President Joe Biden walks to the podium during an event on the economy in the South Court Auditorium of the Eisenhower Executive Office Building on the White House complex, Monday, Oct. 23, 2023.
Jacquelyn Martin | AP
WASHINGTON — The Biden administration on Monday named 31 regions spanning 32 states and Puerto Rico as technology hubs, a move by the White House to spur private investment and create jobs.
President Joe Biden announced the program alongside Commerce Secretary Gina Raimondo. The creation of the tech hubs was authorized through the CHIPS and Science Act, which Biden signed into law last year. Raimondo in May announced the launch of the tech hub program with the aim of dispersing $500 million in grants.
“Over the past few decades these communities have lost more than jobs. They lost their sense of dignity, of opportunity, their sense of pride,” Biden said. “We’re going to change all that. Tech hubs are going to bring this work to where people live in communities all across America.”
The goal is to spread technological innovation across the country rather than have it centered primarily in cities like San Francisco, New York, Boston and Austin.
The hubs are focused on fostering innovation across industries including clean energy, artificial intelligence, semiconductors, biotechnology, medicine, quantum computing and critical minerals. Regions selected for the hubs span the entire U.S. and include Oklahoma, Massachusetts, Colorado, Ohio, South Carolina, Washington, Alabama and Pennsylvania.
“These tech hubs will be transformational and they’re a part of a long line of transformational investment we’ve made since I took office,” Biden said. “And as a result, I truly believe this country is about to take off, because for the first time in a long time we’re investing in America and we’re investing in the American people. We’re investing in our future.”

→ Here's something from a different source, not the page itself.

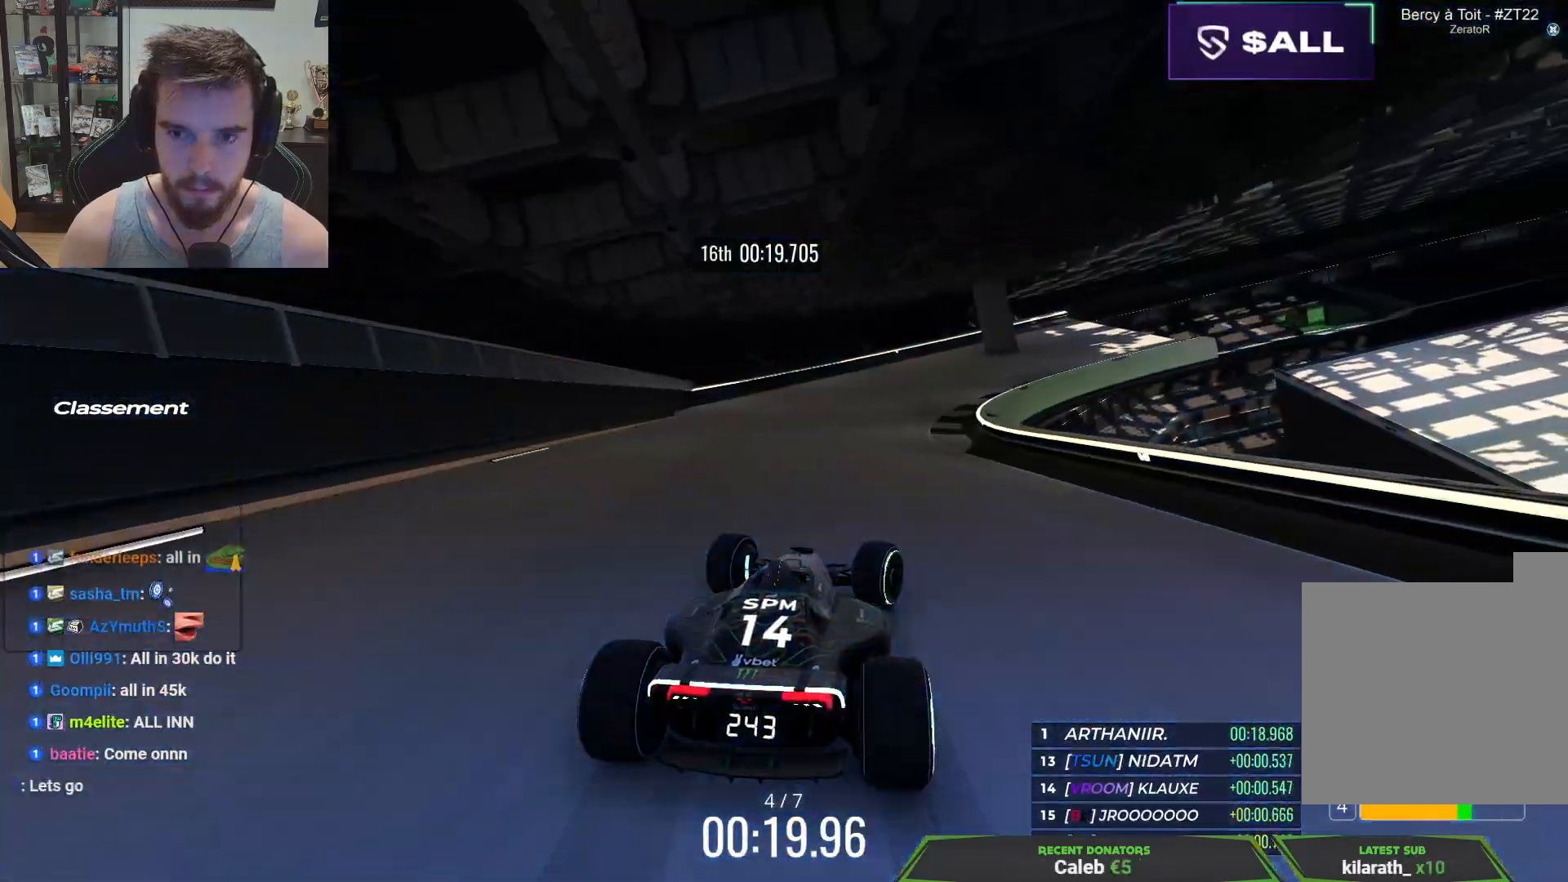
{"keys": ["down", "right", "up"], "events": []}
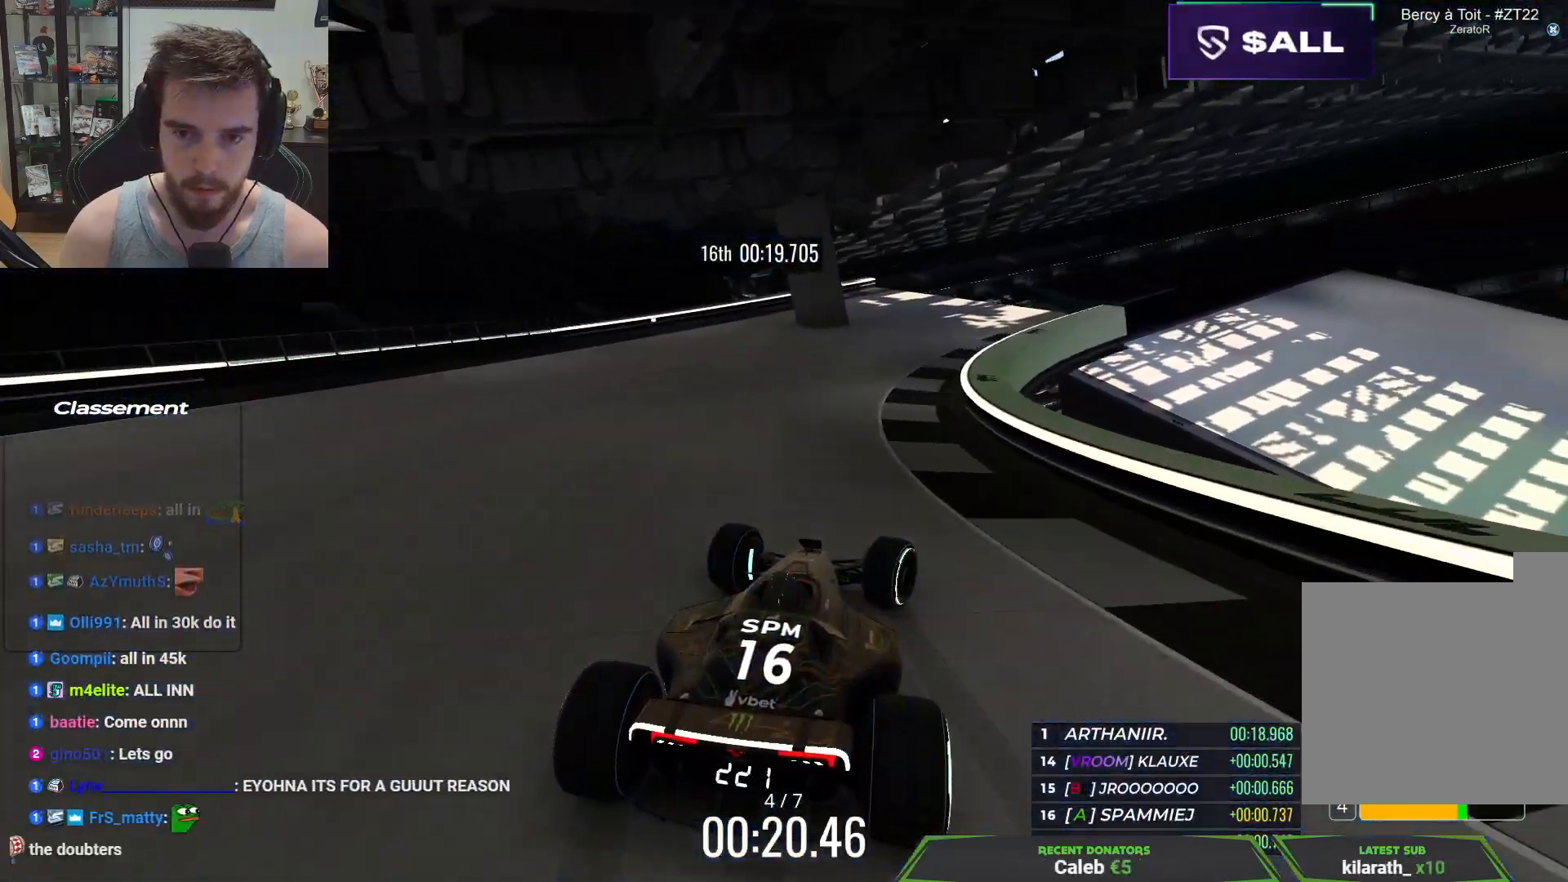
{"keys": ["right", "up"], "events": [[150, "down", "up"], [333, "down", "down"], [383, "down", "up"]]}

The regions selected for the program were chosen from over 370 applications across 49 states and four territories, according to the White House. Nearly 75% of the hubs are centered in small communities and rural areas and more than 75% supporting what the White House deems “historically underserved communities.”
Designees are able to apply for up to $75 million in federal funding, but because only $500 million was allocated by Congress, most will not receive a grant.